▸ SOURCE PASSAGE:
== == ==

Press Release

Nurses Mark Five Years of Collective Bargaining, Quality Care in TX

Rally - Thursday at Noon – Cypress Fairbanks Medical Center

5th Anniversary of First Private Sector Unionized Hospital in State

 

Houston  – Registered Nurses, members of the National Nurses Organizing Committee-Texas/National Nurses United (NNU) -- the largest union and professional association of registered nurses in the country, with 185,000 members -- will rally outside Cypress Fairbanks Medical Center (11049 FM 1940, Houston, corner of Steepletop and FM 1960)  on Thursday, January 24 at Noon, to celebrate an important anniversary: five years of collective bargaining -- and the quality patient care those contracts provide --in the state’s private sector hospitals

 

“What you see in our hospitals is the highest priority given to patient care,” said Valarie Grey, RN, Cypress Fairbanks Medical Center.  “The contract we bargained for, and those at other hospitals our union represents, provides wages and working conditions that support a professional nursing staff.  That translates into quality care for the community.  That’s what collective bargaining means.”

 

Grey will be joined at the noon rally by other RNs now covered by collective bargaining agreements in Texas, as well as NNU nurses from Florida, Missouri and California.  

 

In addition to Cypress Fairbanks in Houston, RNs at Providence Memorial Hospital in El Paso voted overwhelmingly to join NNOC-Texas this past fall.  Both are facilities owned by Tenet Healthcare system.   They join nearly 5,000 RNs at 12 Tenet hospitals in California, Florida and Missouri represented by NNU.

== == ==

▸ PROVIDED RECORDS:
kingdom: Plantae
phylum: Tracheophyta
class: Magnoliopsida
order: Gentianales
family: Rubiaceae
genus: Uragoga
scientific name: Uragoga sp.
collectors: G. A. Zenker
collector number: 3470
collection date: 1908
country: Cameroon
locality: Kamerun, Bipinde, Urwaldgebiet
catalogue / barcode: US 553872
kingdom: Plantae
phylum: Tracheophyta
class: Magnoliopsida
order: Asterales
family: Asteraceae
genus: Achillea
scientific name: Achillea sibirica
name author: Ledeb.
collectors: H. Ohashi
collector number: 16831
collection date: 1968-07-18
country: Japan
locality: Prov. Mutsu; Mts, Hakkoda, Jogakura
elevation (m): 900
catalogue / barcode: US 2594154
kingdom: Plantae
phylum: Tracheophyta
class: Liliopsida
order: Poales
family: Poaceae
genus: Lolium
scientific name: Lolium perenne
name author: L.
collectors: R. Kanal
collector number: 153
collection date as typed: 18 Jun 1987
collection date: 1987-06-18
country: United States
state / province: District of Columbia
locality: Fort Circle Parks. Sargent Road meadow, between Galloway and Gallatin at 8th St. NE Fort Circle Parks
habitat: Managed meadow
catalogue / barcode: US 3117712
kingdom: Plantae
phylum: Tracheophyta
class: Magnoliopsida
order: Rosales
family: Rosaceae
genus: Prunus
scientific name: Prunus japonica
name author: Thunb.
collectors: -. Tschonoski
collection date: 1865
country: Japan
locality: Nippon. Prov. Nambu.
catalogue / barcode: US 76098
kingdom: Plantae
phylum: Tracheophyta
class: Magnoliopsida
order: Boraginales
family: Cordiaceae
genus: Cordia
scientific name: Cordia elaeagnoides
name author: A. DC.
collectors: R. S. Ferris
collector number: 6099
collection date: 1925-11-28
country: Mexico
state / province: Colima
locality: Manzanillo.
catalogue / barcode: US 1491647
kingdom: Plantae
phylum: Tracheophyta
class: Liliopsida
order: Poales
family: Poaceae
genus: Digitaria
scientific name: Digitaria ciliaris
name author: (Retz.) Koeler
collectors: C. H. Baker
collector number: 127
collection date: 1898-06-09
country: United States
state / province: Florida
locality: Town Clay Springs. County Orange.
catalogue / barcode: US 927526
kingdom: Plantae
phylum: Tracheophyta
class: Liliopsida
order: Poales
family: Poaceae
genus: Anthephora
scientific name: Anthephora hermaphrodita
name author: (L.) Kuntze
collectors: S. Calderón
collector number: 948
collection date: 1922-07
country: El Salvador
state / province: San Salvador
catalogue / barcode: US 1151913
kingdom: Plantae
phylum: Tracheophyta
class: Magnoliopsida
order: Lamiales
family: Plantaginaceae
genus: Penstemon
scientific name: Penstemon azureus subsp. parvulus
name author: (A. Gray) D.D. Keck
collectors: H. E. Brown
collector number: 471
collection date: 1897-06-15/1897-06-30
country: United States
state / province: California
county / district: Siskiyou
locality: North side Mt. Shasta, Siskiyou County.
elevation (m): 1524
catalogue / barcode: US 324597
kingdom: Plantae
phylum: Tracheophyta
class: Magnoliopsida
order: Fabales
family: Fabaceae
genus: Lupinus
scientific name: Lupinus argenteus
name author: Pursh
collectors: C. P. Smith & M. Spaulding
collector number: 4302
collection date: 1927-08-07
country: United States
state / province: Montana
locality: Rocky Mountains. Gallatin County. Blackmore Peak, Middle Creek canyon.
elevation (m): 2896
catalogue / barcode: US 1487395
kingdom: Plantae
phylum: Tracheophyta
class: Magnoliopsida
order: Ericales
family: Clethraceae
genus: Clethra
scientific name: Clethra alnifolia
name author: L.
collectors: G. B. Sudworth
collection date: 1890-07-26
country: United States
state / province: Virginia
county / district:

== == ==

▸ INSTRUCTIONS:
[a] Answer these questions about the nurses' union press release:
(i) How many members does National Nurses United have?
(ii) On what day and at what time will the rally take place?
(iii) Which health system owns both Cypress Fairbanks Medical Center and Providence Memorial Hospital?
[b] According to the nurses' union press release, why does Valarie Grey say the bargained contract results in quality care for the community?
[c] Go on with the press release on the nurses' union anniversary from the point where it stops.
The data has no connection to the press release.

▸ EXERCISE RESULTS:
[a]
(i) 185,000 members.
(ii) Thursday, January 24, at noon.
(iii) Tenet Healthcare.

[b] The contract provides wages and working conditions that support a professional nursing staff. Grey says that support translates into quality care for the community.

[c]
 

Here in Texas, RNs are also represented by NNOC-Texas at four other hospitals; in El Paso, at Las Palmas Medical Center and Del Sol Medical Center, at Corpus Christi Medical Center and at Valley Regional Medical Center in Brownsville.  These four are owned by HCA, the largest for-profit hospital company in the U.S. 

 

Collective bargaining agreements covering all these facilities seek to achieve improved hospital staffing, better pay, health and retirement benefits, uninterrupted meal and rest breaks, adequate equipment and supplies, and meaningful representation and respectful treatment.   Nurses say that these measures enhance quality patient care and help in the recruitment and retention of RNs. 

 

“The nurses of NNOC-Texas have a lot to celebrate” said Becky Moller, president of the Texas AFL-CIO.  “No private hospital RNs had collective representation before 2008 and then came their win at Cypress Fairbanks.   They raise standards wherever they go, which is a real win for Texans and reason for us all to celebrate.”